What is driving this post is the question of what makes a language "best." For instance, the primary tenant driving Paul's development is code size:
...making programs short is what high level languages are for. It may not be 100% accurate to say the power of a programming language is in inverse proportion to the length of programs written in it, but it's damned close.

I wholeheartedly agree that brevity is an important aspect of high level programming languages. I've switched from Java to Python in the majority of my work for exactly that reason. However, I do not think that the primary aspect of importance is brevity. In fact, I would go so far as to say that there is no primary driver of a good language.

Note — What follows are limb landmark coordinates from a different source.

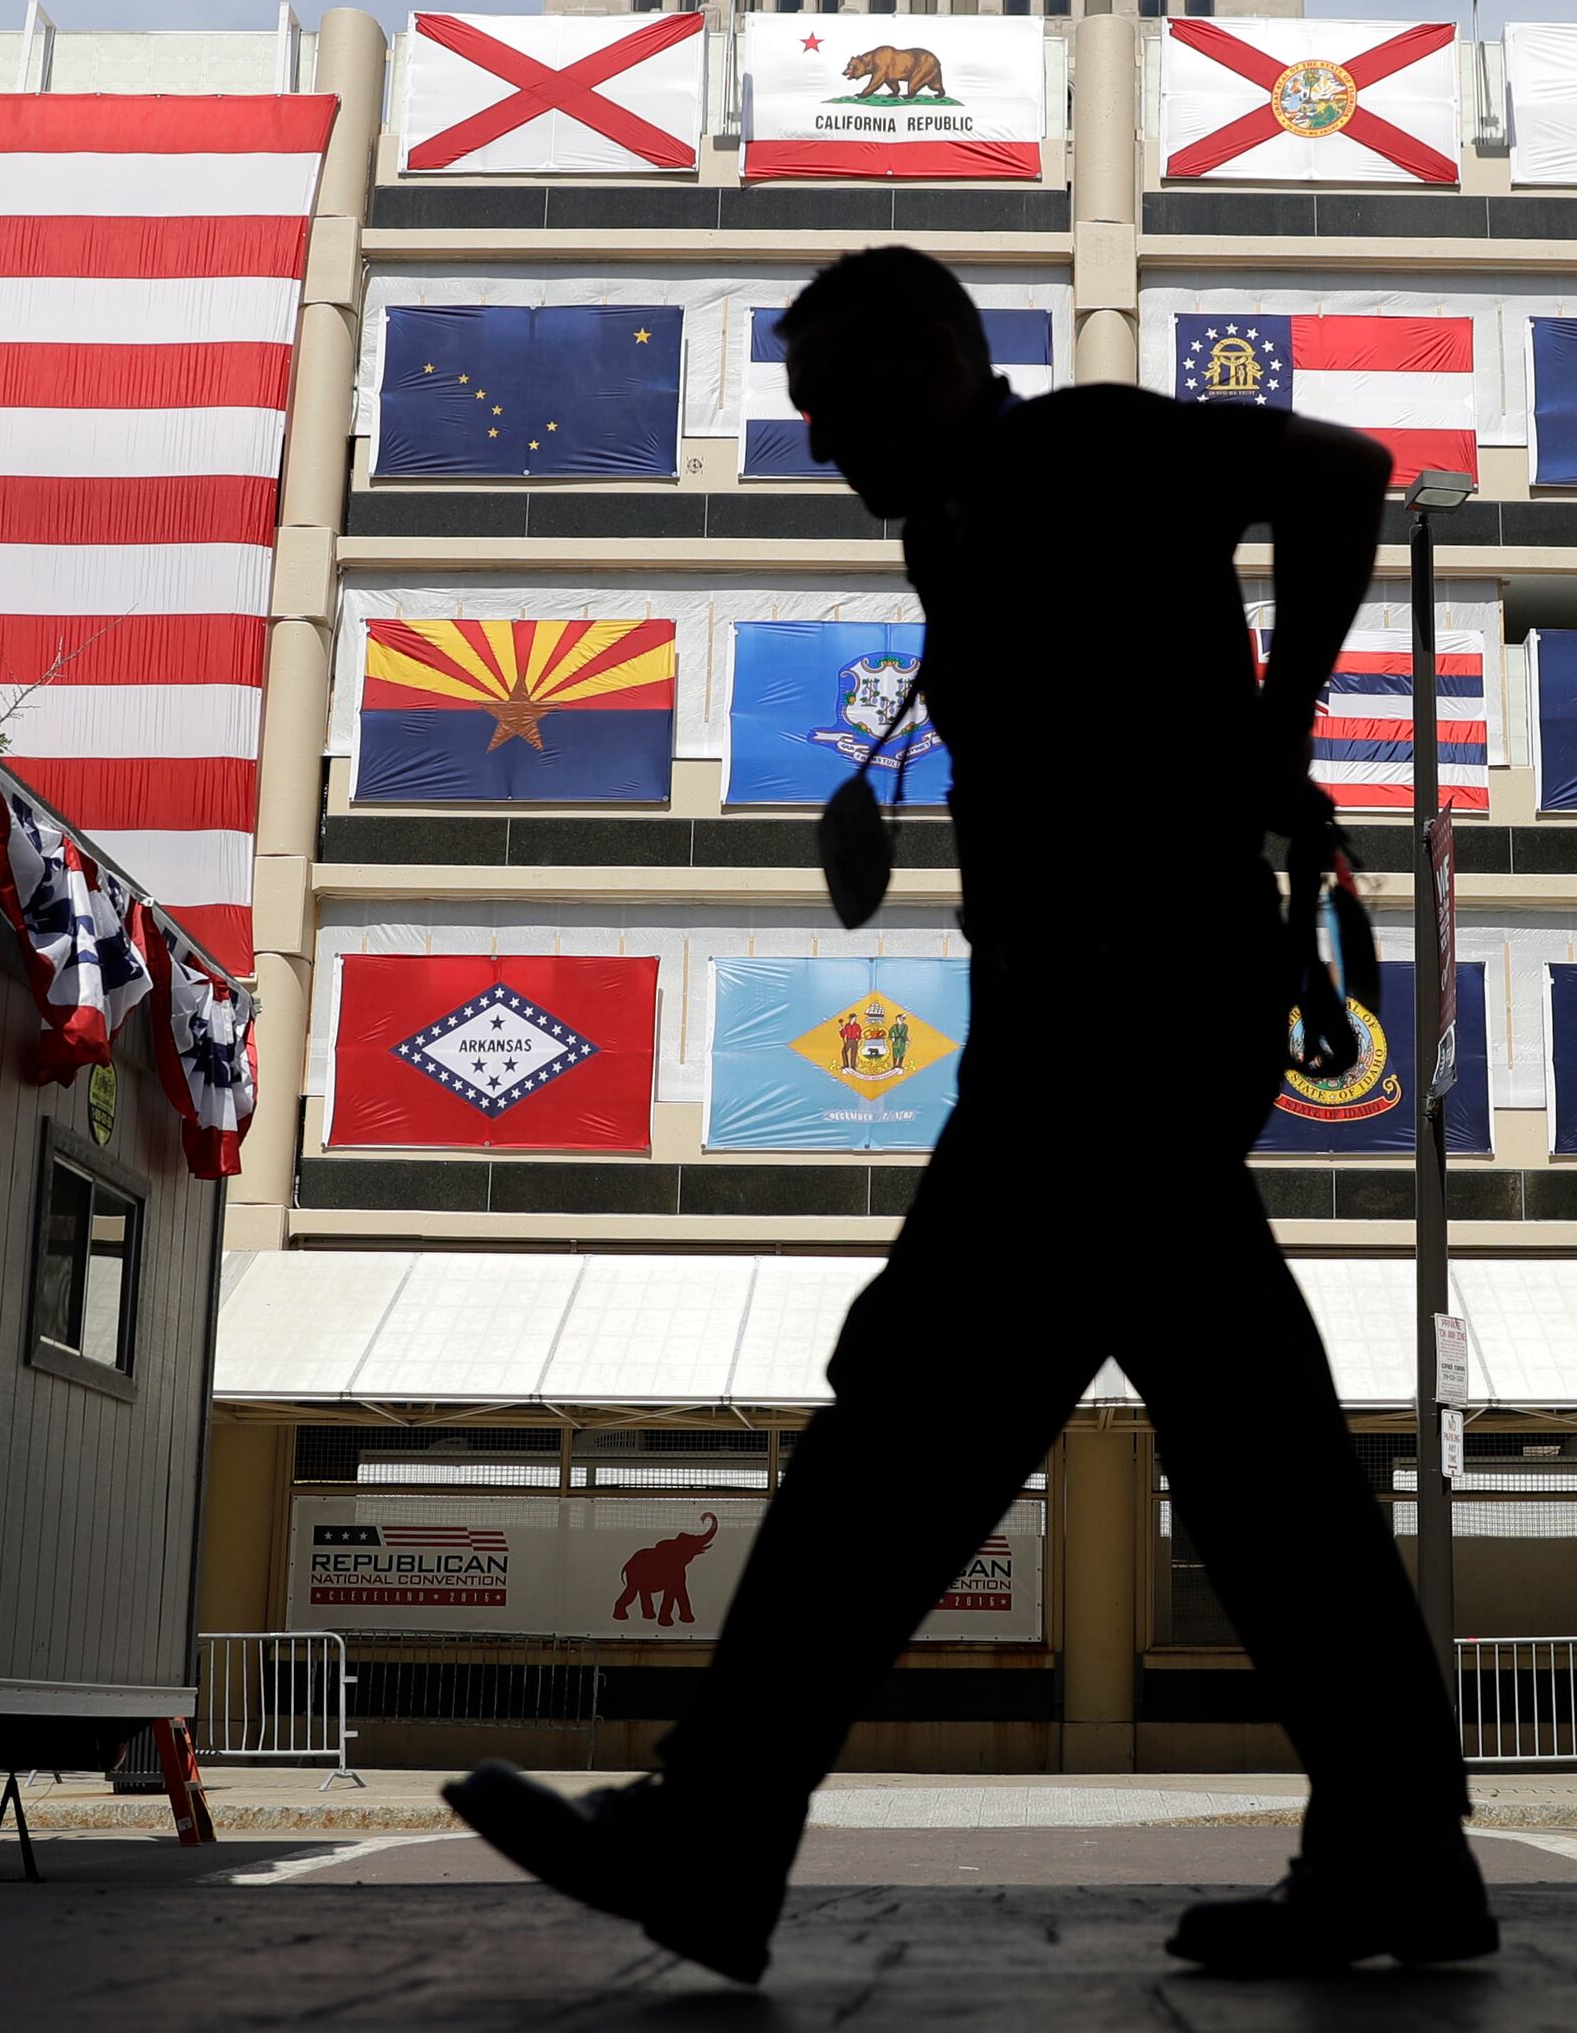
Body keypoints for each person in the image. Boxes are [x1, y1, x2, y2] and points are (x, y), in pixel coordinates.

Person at [444, 246, 1490, 1983]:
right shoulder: (965, 529)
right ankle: (1401, 1850)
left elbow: (1340, 476)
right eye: (807, 418)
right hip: (1098, 1026)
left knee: (911, 1419)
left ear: (938, 361)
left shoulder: (1080, 444)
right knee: (1253, 1458)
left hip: (1120, 1024)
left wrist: (1276, 731)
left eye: (843, 403)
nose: (826, 447)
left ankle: (716, 1831)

So what would my idea language look like? Like I said, brevity is important, but just as important is self-documentation. With those two items, you have a very good start to a language. However, those are not the only important aspects, in my mind. Added to brevity and self-documentation are clear flow control, a strong set of built-in libraries, and an emphasis in simplicity. In the end, what I'm looking for is an efficient language.

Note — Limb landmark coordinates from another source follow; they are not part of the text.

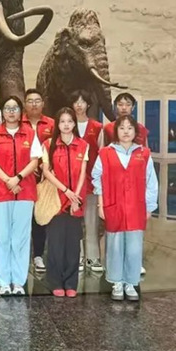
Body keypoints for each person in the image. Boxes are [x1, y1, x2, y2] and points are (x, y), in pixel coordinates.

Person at [92, 115, 158, 301]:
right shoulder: (105, 153)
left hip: (136, 206)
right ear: (116, 131)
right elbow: (97, 178)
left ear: (135, 131)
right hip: (114, 204)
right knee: (114, 245)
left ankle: (130, 282)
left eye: (130, 128)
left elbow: (151, 182)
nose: (126, 132)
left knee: (134, 246)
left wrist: (150, 206)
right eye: (122, 128)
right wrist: (101, 204)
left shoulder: (144, 154)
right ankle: (117, 282)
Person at [0, 96, 42, 296]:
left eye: (14, 108)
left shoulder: (30, 133)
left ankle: (18, 281)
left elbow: (35, 161)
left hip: (24, 192)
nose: (11, 111)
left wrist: (18, 178)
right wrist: (8, 180)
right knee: (2, 237)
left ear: (20, 111)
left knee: (21, 238)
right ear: (3, 111)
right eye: (7, 108)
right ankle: (3, 282)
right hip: (0, 192)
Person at [41, 108, 89, 297]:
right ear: (57, 124)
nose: (66, 125)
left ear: (74, 123)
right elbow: (46, 172)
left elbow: (83, 172)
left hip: (76, 201)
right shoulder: (48, 145)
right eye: (62, 121)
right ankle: (55, 282)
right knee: (55, 244)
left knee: (73, 244)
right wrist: (66, 191)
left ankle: (71, 283)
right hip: (56, 200)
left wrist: (76, 197)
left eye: (69, 121)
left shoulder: (83, 145)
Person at [71, 89, 105, 274]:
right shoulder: (67, 124)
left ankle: (93, 257)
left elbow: (102, 155)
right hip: (72, 183)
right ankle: (77, 256)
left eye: (82, 101)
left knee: (91, 221)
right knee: (74, 222)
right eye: (76, 101)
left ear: (88, 104)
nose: (79, 105)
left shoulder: (97, 127)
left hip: (91, 182)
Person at [22, 88, 55, 274]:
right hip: (22, 178)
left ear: (43, 103)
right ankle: (22, 255)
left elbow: (55, 149)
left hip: (44, 178)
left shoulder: (52, 124)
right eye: (30, 101)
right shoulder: (18, 123)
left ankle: (38, 255)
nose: (34, 104)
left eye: (37, 101)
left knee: (40, 217)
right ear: (24, 104)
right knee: (23, 218)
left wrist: (44, 168)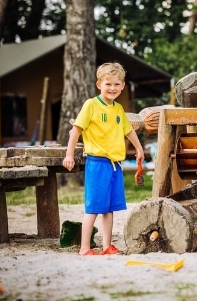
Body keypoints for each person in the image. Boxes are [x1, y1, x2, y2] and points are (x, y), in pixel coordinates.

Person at [62, 62, 145, 256]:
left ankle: (107, 246)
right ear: (99, 84)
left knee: (108, 208)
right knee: (94, 207)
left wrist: (139, 148)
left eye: (117, 84)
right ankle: (84, 248)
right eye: (108, 84)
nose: (112, 88)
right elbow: (76, 131)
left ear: (122, 86)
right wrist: (69, 154)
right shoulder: (91, 105)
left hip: (115, 165)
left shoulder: (118, 109)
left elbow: (129, 130)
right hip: (97, 163)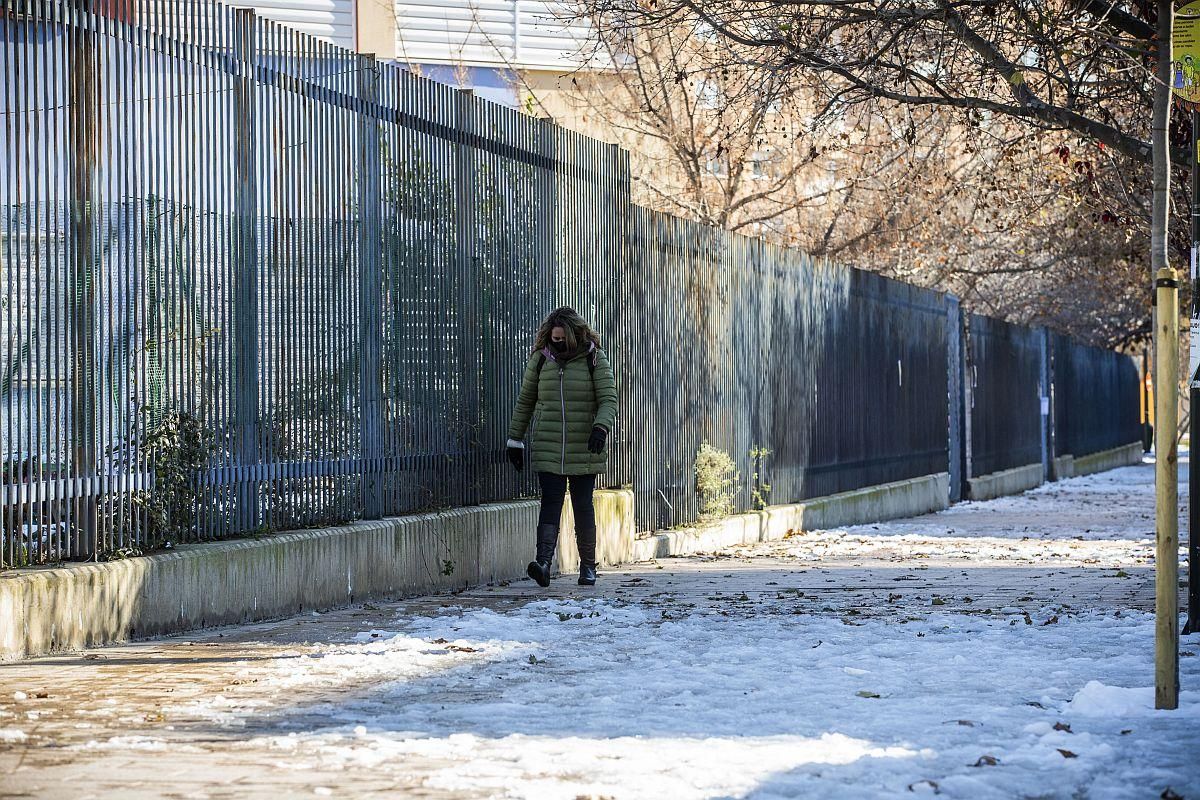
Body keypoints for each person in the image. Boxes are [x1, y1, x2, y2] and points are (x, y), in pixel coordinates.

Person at [505, 307, 618, 587]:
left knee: (582, 505)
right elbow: (526, 400)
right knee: (550, 503)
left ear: (574, 335)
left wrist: (600, 428)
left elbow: (608, 399)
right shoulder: (541, 359)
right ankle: (543, 563)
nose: (557, 344)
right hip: (548, 443)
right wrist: (515, 439)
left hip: (584, 446)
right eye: (553, 339)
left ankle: (588, 567)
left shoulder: (593, 358)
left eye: (561, 339)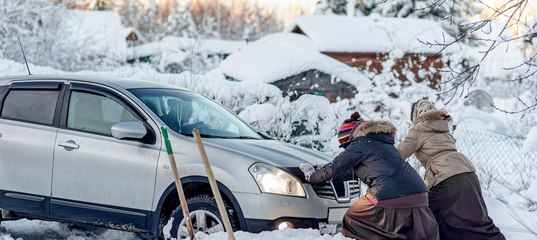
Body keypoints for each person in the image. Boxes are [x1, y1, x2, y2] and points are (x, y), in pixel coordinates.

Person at [300, 112, 439, 240]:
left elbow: (335, 168)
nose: (347, 149)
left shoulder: (360, 143)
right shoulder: (382, 144)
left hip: (389, 194)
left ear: (351, 137)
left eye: (346, 145)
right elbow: (363, 169)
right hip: (420, 194)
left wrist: (312, 176)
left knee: (353, 216)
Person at [398, 99, 505, 240]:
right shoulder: (443, 127)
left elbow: (397, 155)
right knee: (477, 221)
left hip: (445, 177)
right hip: (468, 175)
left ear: (416, 115)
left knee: (429, 218)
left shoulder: (418, 128)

There is no doubt there is a relationship between code size, program grok-ability, and development speed. Code that is too long requires too many page faults to understand. Development speed is similarly related, where longer code has more constructs that need to be developed, tested, and debugged. Quite literally, the more you can do with a single line of code, the less opportunity you have to introduce a problem.

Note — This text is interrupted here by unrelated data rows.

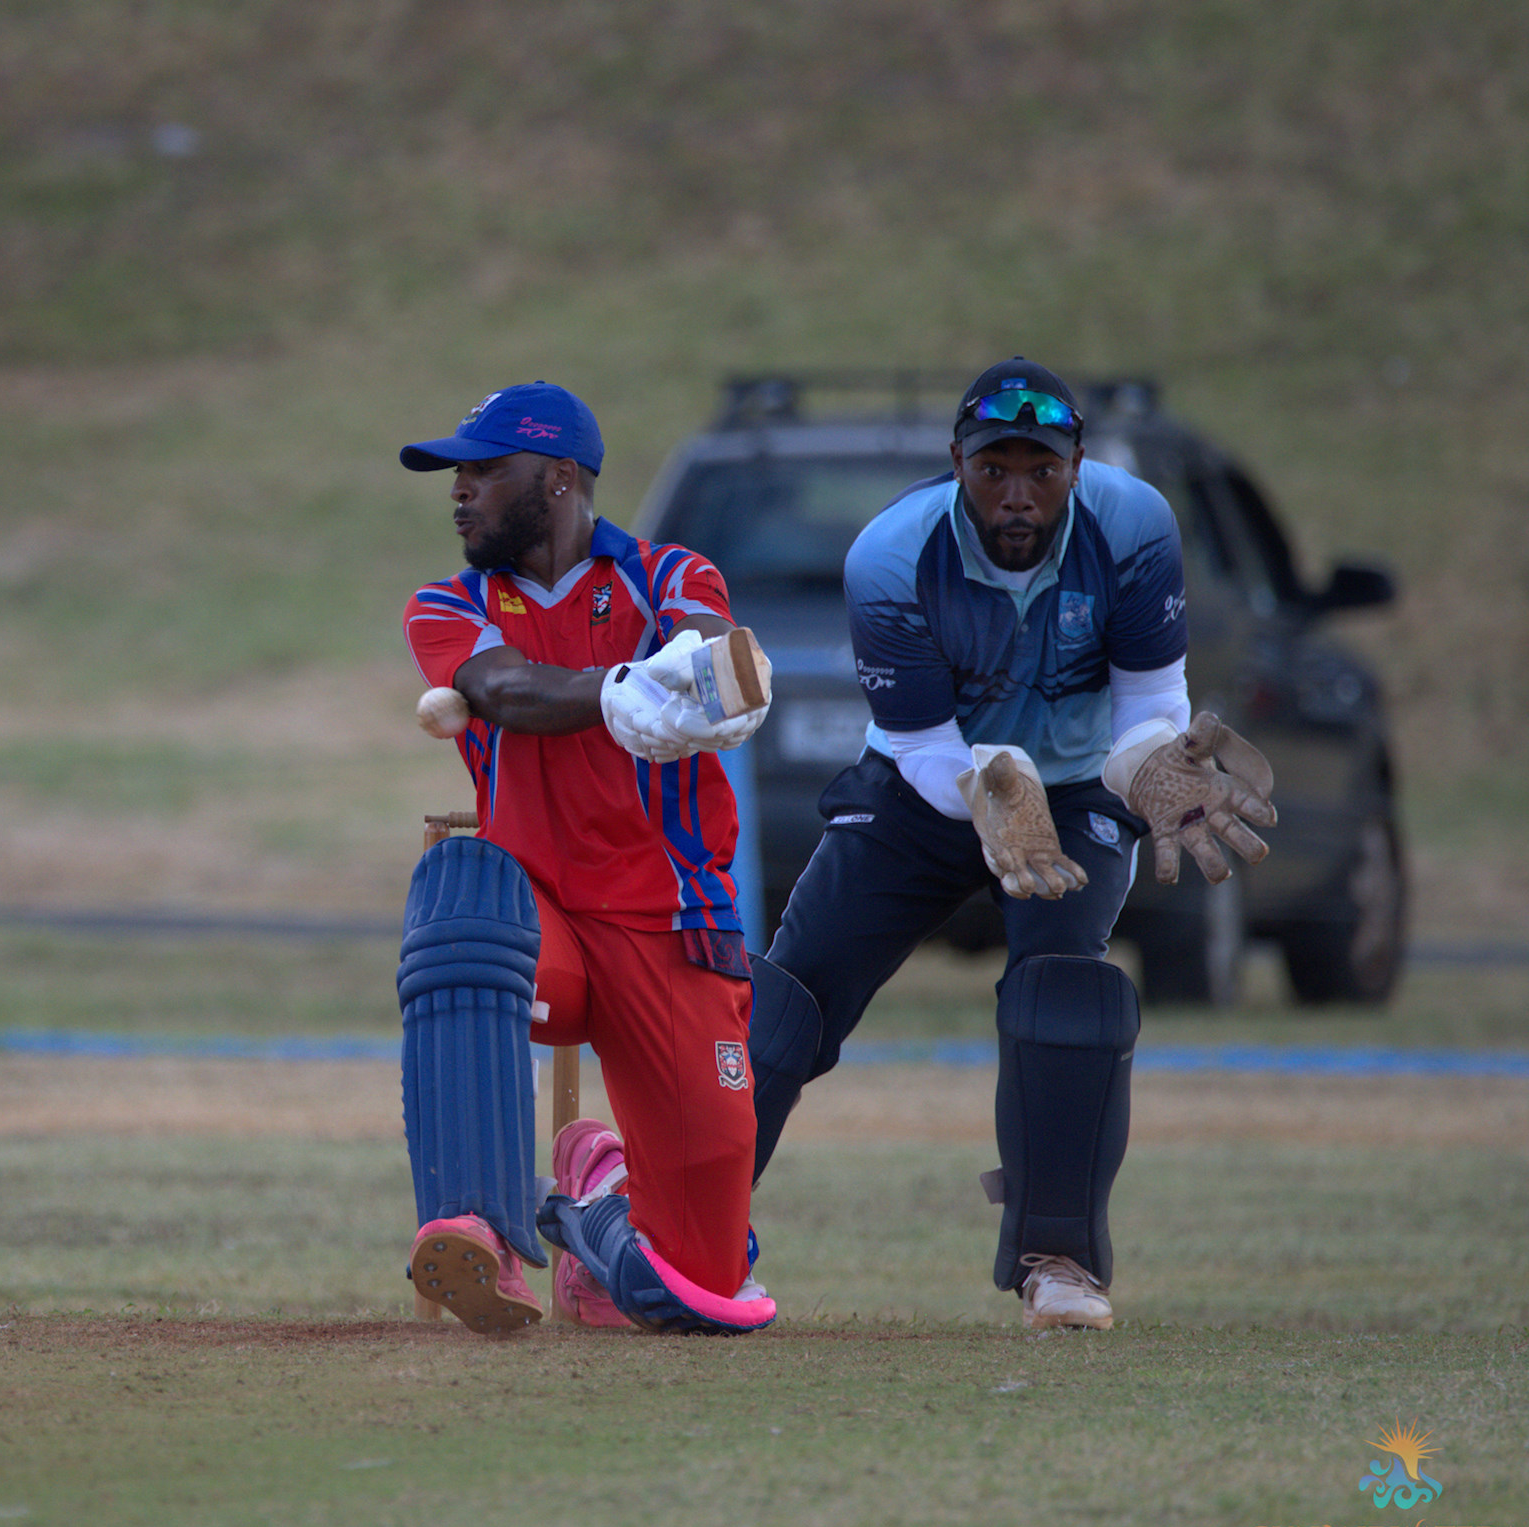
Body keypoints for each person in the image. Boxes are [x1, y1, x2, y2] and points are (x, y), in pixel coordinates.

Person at [747, 358, 1277, 1331]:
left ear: (1079, 463)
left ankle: (1060, 1261)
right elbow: (913, 739)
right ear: (957, 463)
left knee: (1065, 997)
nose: (1018, 494)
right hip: (926, 780)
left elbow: (1149, 707)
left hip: (1074, 790)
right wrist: (983, 785)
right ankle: (679, 1232)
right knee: (788, 996)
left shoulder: (1135, 527)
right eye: (995, 469)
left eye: (1042, 467)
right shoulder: (888, 554)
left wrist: (1155, 769)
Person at [396, 379, 776, 1336]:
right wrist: (622, 692)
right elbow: (508, 692)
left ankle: (595, 1202)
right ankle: (476, 1229)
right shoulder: (448, 603)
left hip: (670, 918)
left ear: (558, 477)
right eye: (456, 475)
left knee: (699, 1293)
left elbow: (704, 656)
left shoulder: (668, 573)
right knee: (459, 907)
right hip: (538, 918)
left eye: (483, 470)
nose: (461, 491)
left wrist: (685, 676)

But can that go too far? For example, can you say that code that is too short slows down development? Can you put too much on a single line of code? At some point, I think the answer is 'yes'. At some point, code reaches a sufficiently dense size that it requires multiple mental translation phases to expand to a reasonable vocabulary, and therefore reasonable understanding. The litmus test there is "Do I think I need to comment this code to understand WHAT it is doing?" (as opposed to WHY it is doing it, which may be valid in any case). This is very hard to measure because the line of "too short" is going to vary significantly by developer and experience with a particular language, but I do firmly believe it is there. Furthermore, for code that somebody else will have to read (including yourself in the future), if you pass that point, you are going to pay a penalty in the future.

So, regarding brevity, the ideal code length is the point where grok-ability and development speed curves have the most area under them. Java, in my opinion, is high on grok-ability but very low on development speed. Perl is low on grok-ability but high on development speed. Python has come in just right, for me. My short experience with Ruby and Groovy seem to put them in that category as well. Your mileage may vary.

Grok-ability brings up an important point, which is self-documentation. To what level does a language encourage self-documentation. If a language requires constant commenting or some other form of context switch to understand it, then it is probably not a highly efficient language. This, of course, is also impacted by one's knowledge of said language: the more you know the language, the easier it is to understand the language, the more self-documenting it is. This is most important in the context of interacting with others' code.

An interesting challenge with self-documentation is understanding all of the ways code flows through the system. Branches, loops, goto's, breaks, labeled breaks, exceptions, come from's, alter, signals, continuations, function calls and undoubtedly others that I've never heard of, all increase the difficulty in understanding what the code does. Obviously branching and loops are necessary, but at some point, the complexity of it all might just overwhelm. As an example, a great many people consider exceptions to be evil. I'm not one of those, but a language ought to understand the implications of its flow control on the people who are both writing and reading the code.

If brevity was everything that mattered, APL would have a much larger mind-share than it does. Included above are some of the things I think are important, but they are not all of them. As you go through your process of choosing a language, make sure that you understand your needs. And, if Arc is the right one for you, happy trails for you.